R4DS Chapter 2 Exercises

Published

October 15, 2022

2.2.4 Exercises

library(tidyverse)
── Attaching packages ─────────────────────────────────────── tidyverse 1.3.2 ──
✔ ggplot2 3.4.0          ✔ purrr   0.3.5     
✔ tibble  3.1.8          ✔ dplyr   1.0.10    
✔ tidyr   1.2.1.9001     ✔ stringr 1.5.0     
✔ readr   2.1.3          ✔ forcats 0.5.2     
── Conflicts ────────────────────────────────────────── tidyverse_conflicts() ──
✖ dplyr::filter() masks stats::filter()
✖ dplyr::lag()    masks stats::lag()
  1. Run ggplot(data = mpg). What do you see?
ggplot(data = mpg)

This creates the background of the plot, but since no layers were specified with geom function, nothing is drawn.

I see empty.

  1. How many rows are in mpg? How many columns?
nrow(mpg)

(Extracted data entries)
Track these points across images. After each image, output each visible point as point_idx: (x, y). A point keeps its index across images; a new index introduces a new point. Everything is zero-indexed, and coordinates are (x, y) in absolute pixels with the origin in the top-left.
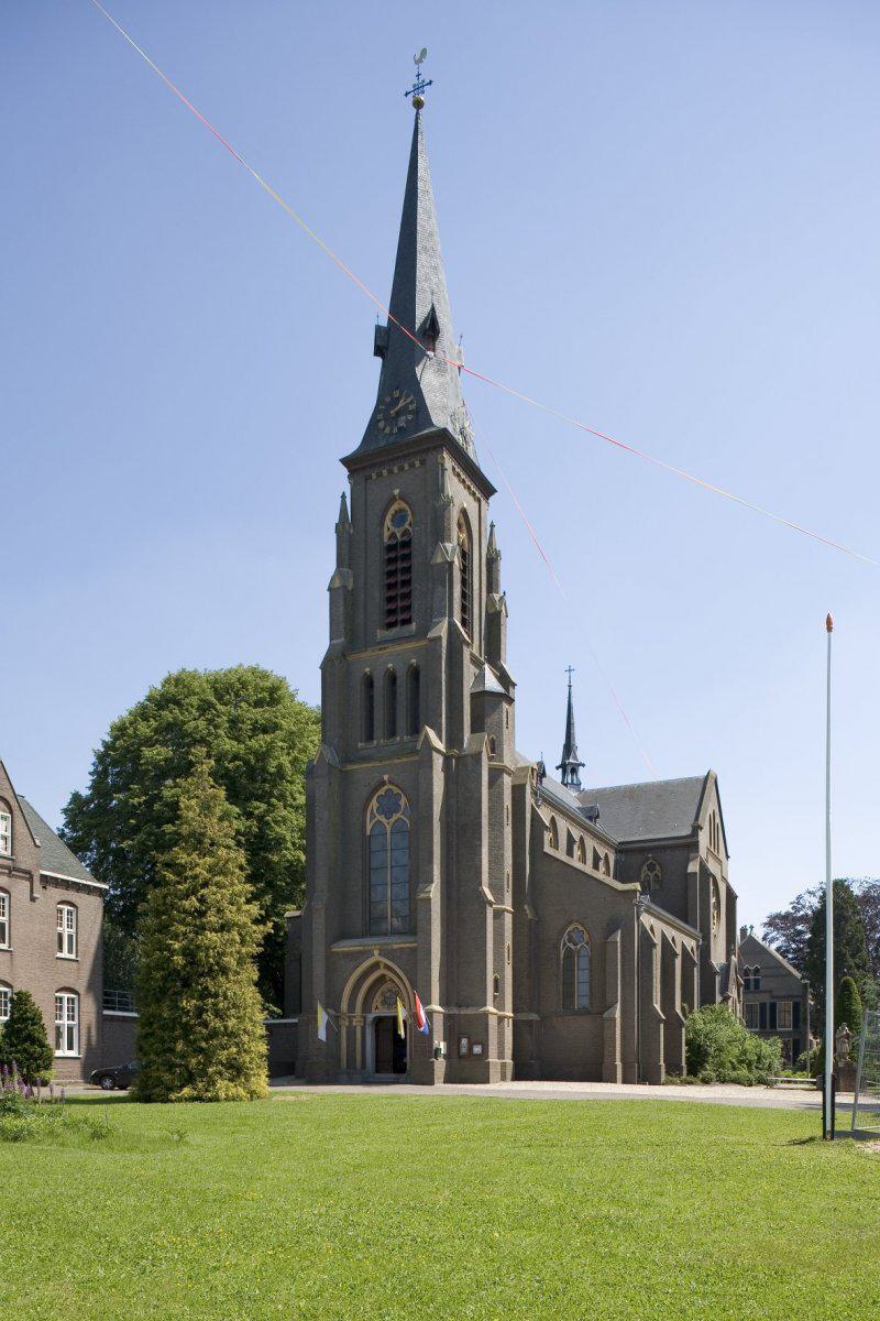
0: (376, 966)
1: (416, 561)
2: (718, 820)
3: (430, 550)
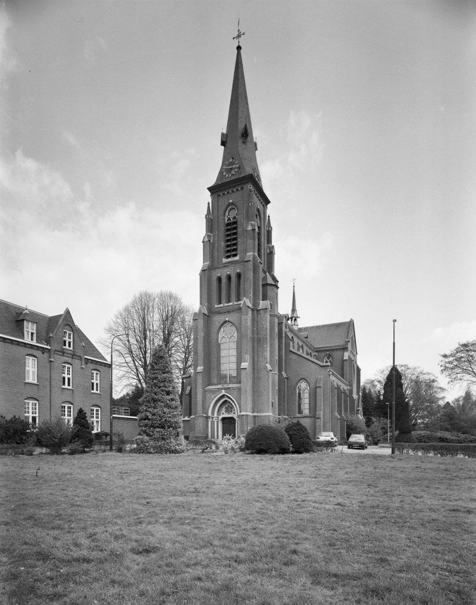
0: (223, 396)
1: (239, 230)
2: (354, 339)
3: (245, 225)
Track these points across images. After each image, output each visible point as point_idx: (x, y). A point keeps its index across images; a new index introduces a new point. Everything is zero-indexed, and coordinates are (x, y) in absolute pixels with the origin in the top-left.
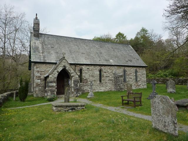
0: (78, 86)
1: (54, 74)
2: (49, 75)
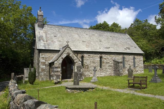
0: (81, 71)
1: (59, 61)
2: (54, 62)
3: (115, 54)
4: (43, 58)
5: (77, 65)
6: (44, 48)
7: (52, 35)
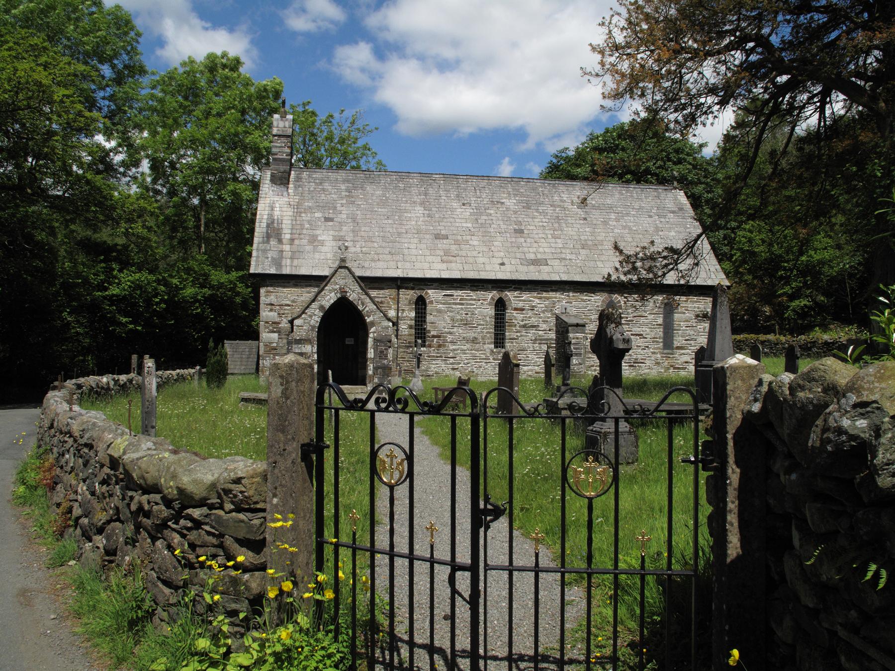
1: (311, 316)
3: (568, 291)
4: (269, 307)
5: (374, 332)
6: (273, 271)
7: (317, 215)
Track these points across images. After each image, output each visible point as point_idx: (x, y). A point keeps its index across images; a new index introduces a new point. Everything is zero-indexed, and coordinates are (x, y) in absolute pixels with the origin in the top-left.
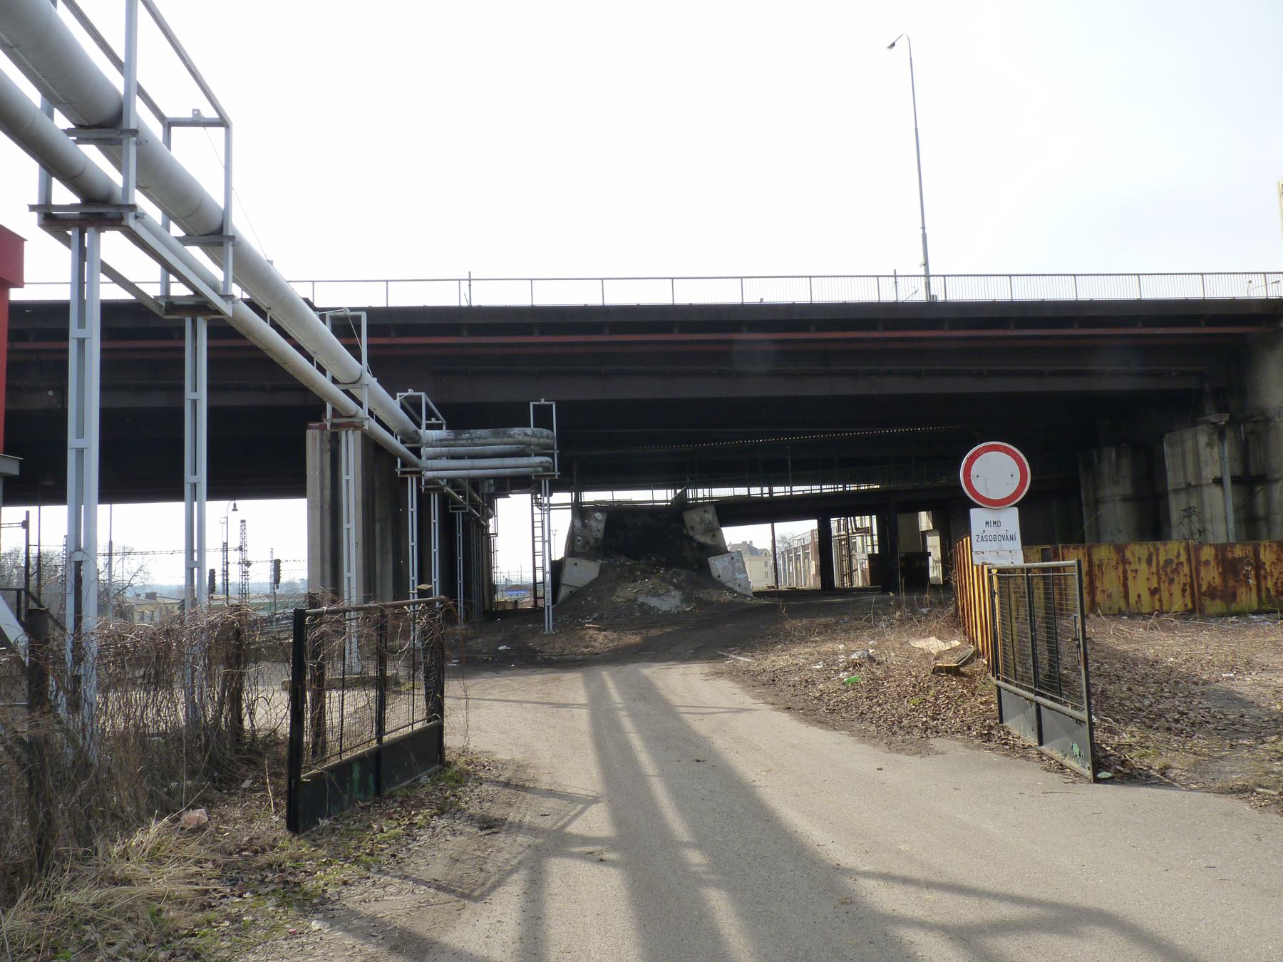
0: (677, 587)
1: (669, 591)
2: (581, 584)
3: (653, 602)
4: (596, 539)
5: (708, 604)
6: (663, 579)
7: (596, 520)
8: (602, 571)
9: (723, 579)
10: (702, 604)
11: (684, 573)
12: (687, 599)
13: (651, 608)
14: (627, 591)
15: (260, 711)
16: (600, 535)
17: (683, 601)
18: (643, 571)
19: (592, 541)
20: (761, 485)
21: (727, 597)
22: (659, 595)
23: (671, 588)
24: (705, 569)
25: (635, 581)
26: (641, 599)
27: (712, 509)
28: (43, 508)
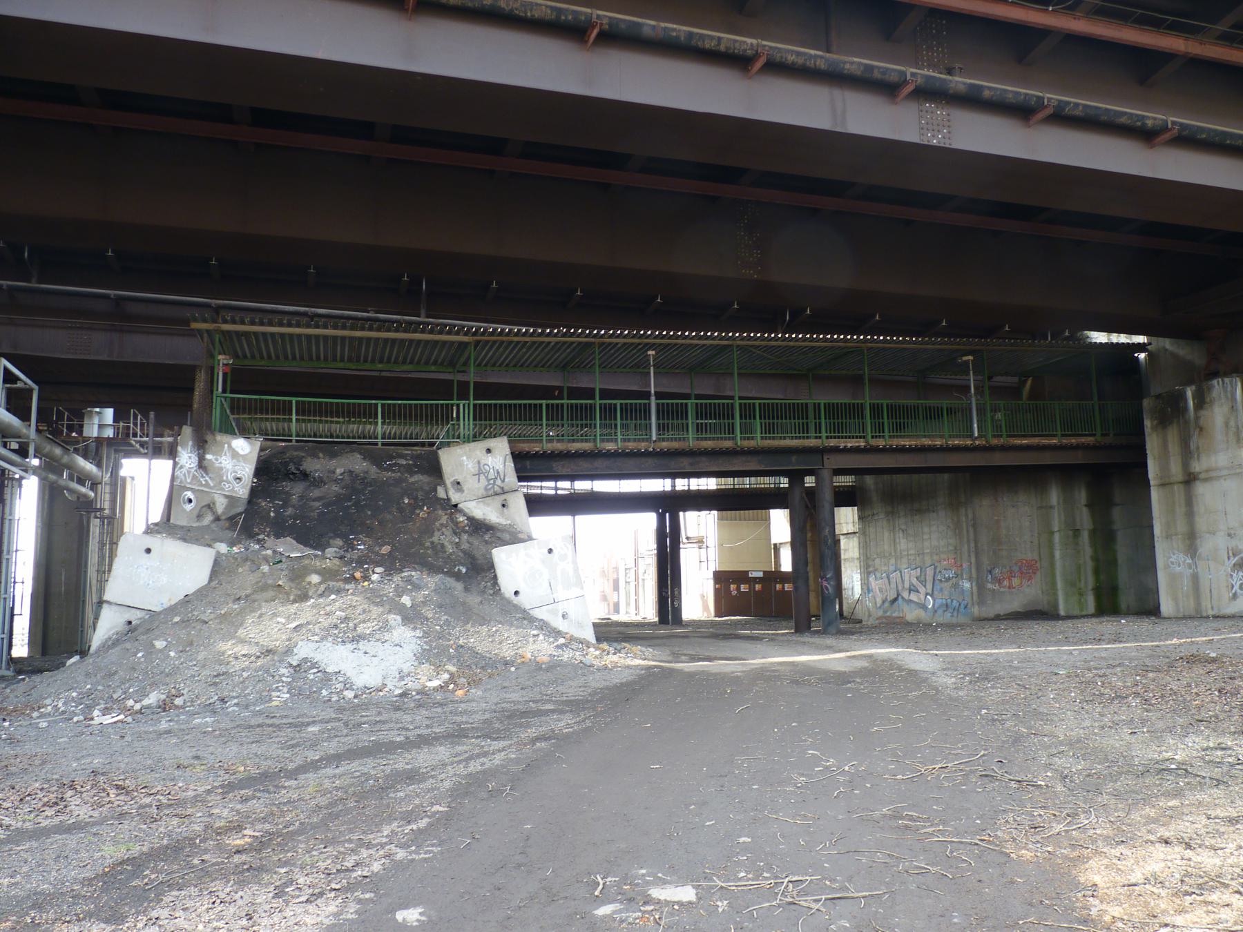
0: (411, 617)
1: (385, 627)
2: (158, 602)
3: (337, 658)
4: (232, 499)
5: (494, 666)
6: (375, 597)
7: (235, 455)
8: (218, 569)
9: (525, 601)
10: (478, 668)
11: (432, 581)
12: (431, 655)
13: (326, 678)
14: (271, 626)
15: (572, 609)
16: (242, 491)
17: (423, 657)
18: (327, 575)
19: (221, 505)
20: (535, 325)
21: (540, 648)
22: (357, 639)
23: (394, 619)
24: (480, 572)
25: (303, 597)
26: (304, 650)
27: (1123, 606)
28: (578, 518)
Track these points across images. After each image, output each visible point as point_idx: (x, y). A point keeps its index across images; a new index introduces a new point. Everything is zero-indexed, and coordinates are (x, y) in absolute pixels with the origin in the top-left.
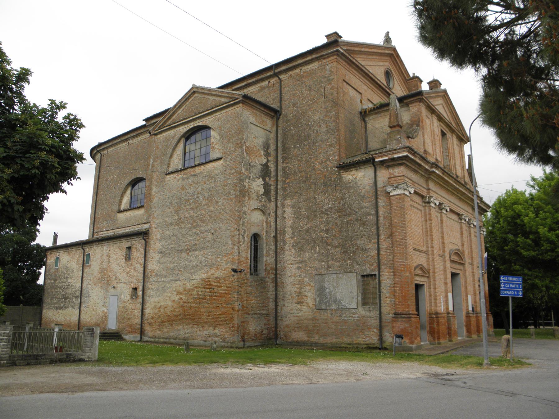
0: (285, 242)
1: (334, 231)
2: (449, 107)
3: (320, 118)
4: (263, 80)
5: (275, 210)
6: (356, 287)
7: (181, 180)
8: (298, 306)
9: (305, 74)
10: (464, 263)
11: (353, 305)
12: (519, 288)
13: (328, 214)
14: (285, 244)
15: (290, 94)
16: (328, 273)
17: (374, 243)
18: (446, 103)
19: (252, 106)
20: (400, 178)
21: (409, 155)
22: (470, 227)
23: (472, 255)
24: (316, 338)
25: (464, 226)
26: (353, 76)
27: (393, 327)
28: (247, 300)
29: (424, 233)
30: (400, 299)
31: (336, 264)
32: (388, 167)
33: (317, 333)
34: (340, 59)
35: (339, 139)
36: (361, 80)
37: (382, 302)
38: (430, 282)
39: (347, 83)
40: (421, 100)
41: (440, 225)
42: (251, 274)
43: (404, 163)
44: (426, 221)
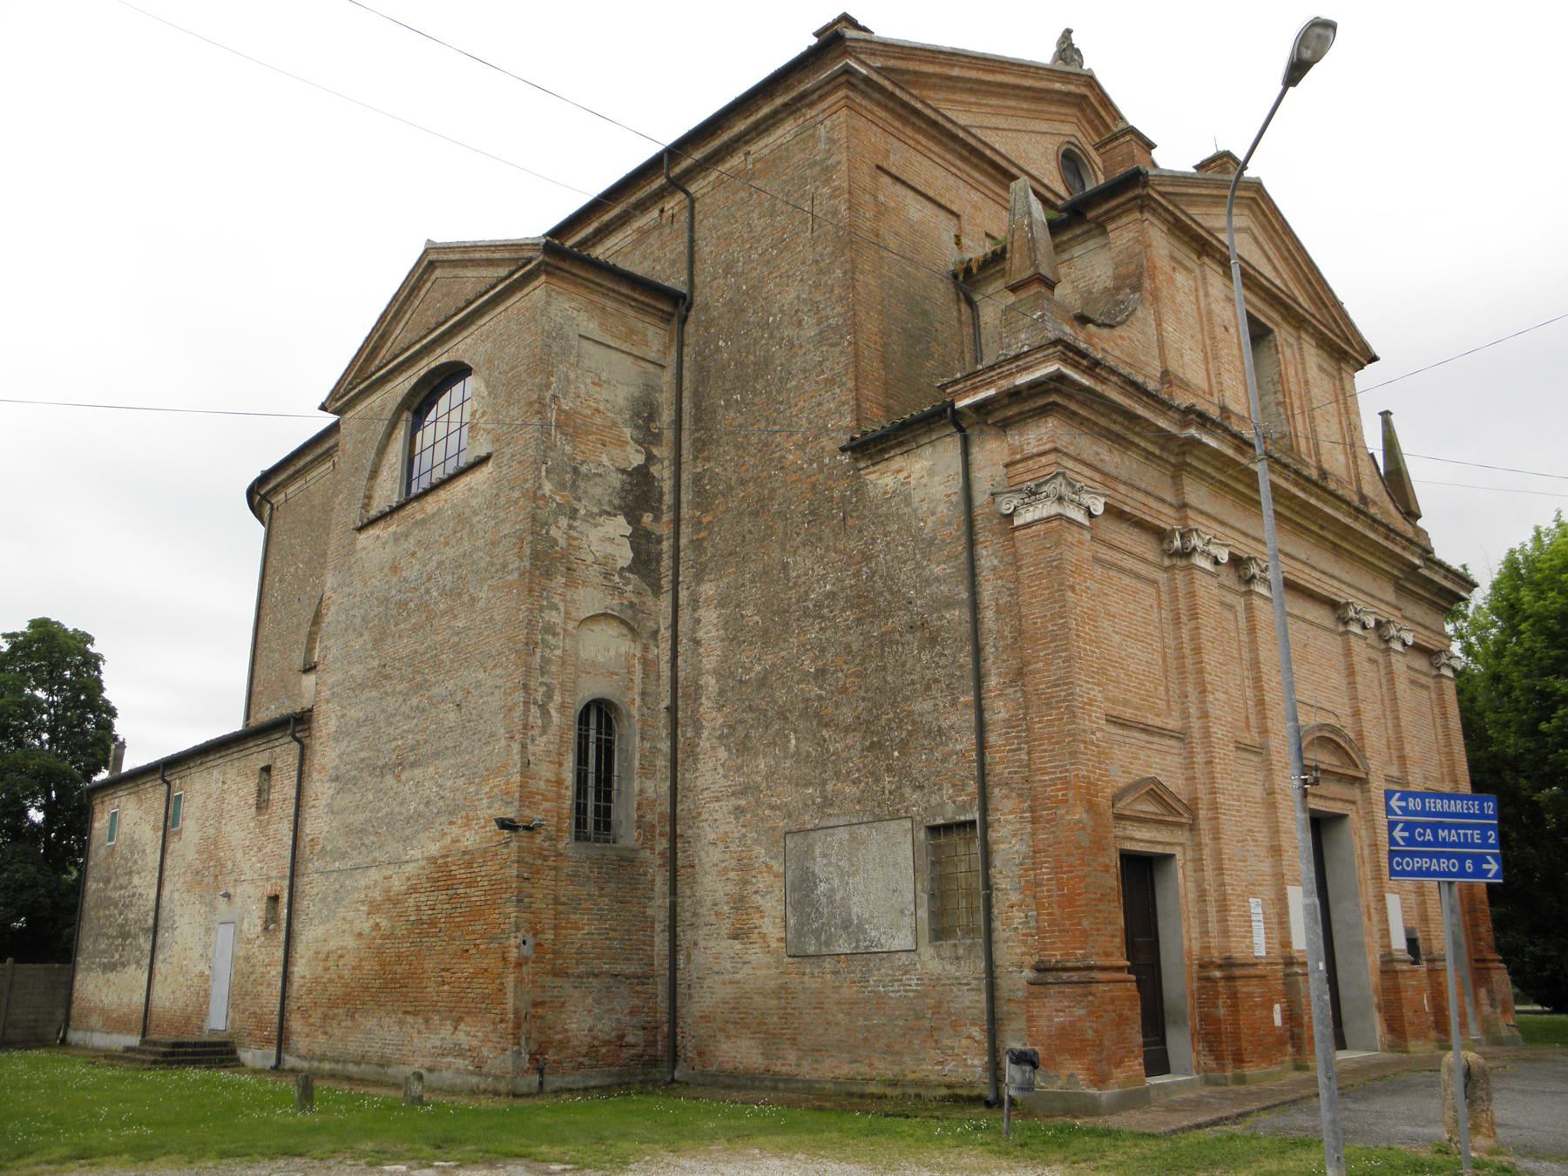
0: (698, 727)
1: (840, 674)
2: (1277, 240)
3: (798, 297)
4: (642, 206)
5: (669, 621)
6: (911, 871)
7: (391, 542)
8: (737, 945)
9: (758, 166)
10: (1364, 776)
11: (903, 940)
12: (1485, 845)
13: (822, 617)
14: (698, 734)
15: (719, 237)
16: (824, 824)
17: (966, 705)
18: (1264, 228)
19: (576, 280)
20: (1043, 460)
21: (1068, 371)
22: (1388, 649)
23: (1401, 749)
24: (789, 1062)
25: (1358, 646)
26: (920, 158)
27: (1030, 1019)
28: (556, 928)
29: (1172, 663)
30: (1056, 911)
31: (847, 790)
32: (1004, 426)
33: (793, 1041)
34: (859, 99)
35: (856, 355)
36: (953, 169)
37: (997, 924)
38: (1199, 846)
39: (897, 179)
40: (1144, 204)
41: (1244, 638)
42: (580, 834)
43: (1054, 404)
44: (1177, 620)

CHALLENGE 1 ::
From the R4DS Chapter 2 exercises, print the part that opens with the words containing "This creates the" and closes with "How many columns?".
CHALLENGE 2 ::
In the R4DS Chapter 2 exercises, which version of ggplot2 is listed among the attached packages?
CHALLENGE 3 ::
Pick up the R4DS Chapter 2 exercises from their last line and write the next part.

EXPECTED ANSWER 1 ::
This creates the background of the plot, but since no layers were specified with geom function, nothing is drawn.

I see empty.

  1. How many rows are in mpg? How many columns?

EXPECTED ANSWER 2 ::
3.4.0

EXPECTED ANSWER 3 ::
[1] 234

There are 234 rows.

We can also use glimpes() to find number of rows:

glimpse(mpg)
Rows: 234
Columns: 11
$ manufacturer <chr> "audi", "audi", "audi", "audi", "audi", "audi", "audi", "…
$ model        <chr> "a4", "a4", "a4", "a4", "a4", "a4", "a4", "a4 quattro", "…
$ displ        <dbl> 1.8, 1.8, 2.0, 2.0, 2.8, 2.8, 3.1, 1.8, 1.8, 2.0, 2.0, 2.…
$ year         <int> 1999, 1999, 2008, 2008, 1999, 1999, 2008, 1999, 1999, 200…
$ cyl          <int> 4, 4, 4, 4, 6, 6, 6, 4, 4, 4, 4, 6, 6, 6, 6, 6, 6, 8, 8, …
$ trans        <chr> "auto(l5)", "manual(m5)", "manual(m6)", "auto(av)", "auto…
$ drv          <chr> "f", "f", "f", "f", "f", "f", "f", "4", "4", "4", "4", "4…
$ cty          <int> 18, 21, 20, 21, 16, 18, 18, 18, 16, 20, 19, 15, 17, 17, 1…
$ hwy          <int> 29, 29, 31, 30, 26, 26, 27, 26, 25, 28, 27, 25, 25, 25, 2…
$ fl           <chr> "p", "p", "p", "p", "p", "p", "p", "p", "p", "p", "p", "p…
$ class        <chr> "compact", "compact", "compact", "compact", "compact", "c…
  1. What does the drv variable describe? Read the help for ?mpg to find out.
?mpg

dv means: “the type of drive train, where f = front-wheel drive, r = rear wheel drive, 4 = 4wd”

  1. Make a scatterplot of hwy vs cyl.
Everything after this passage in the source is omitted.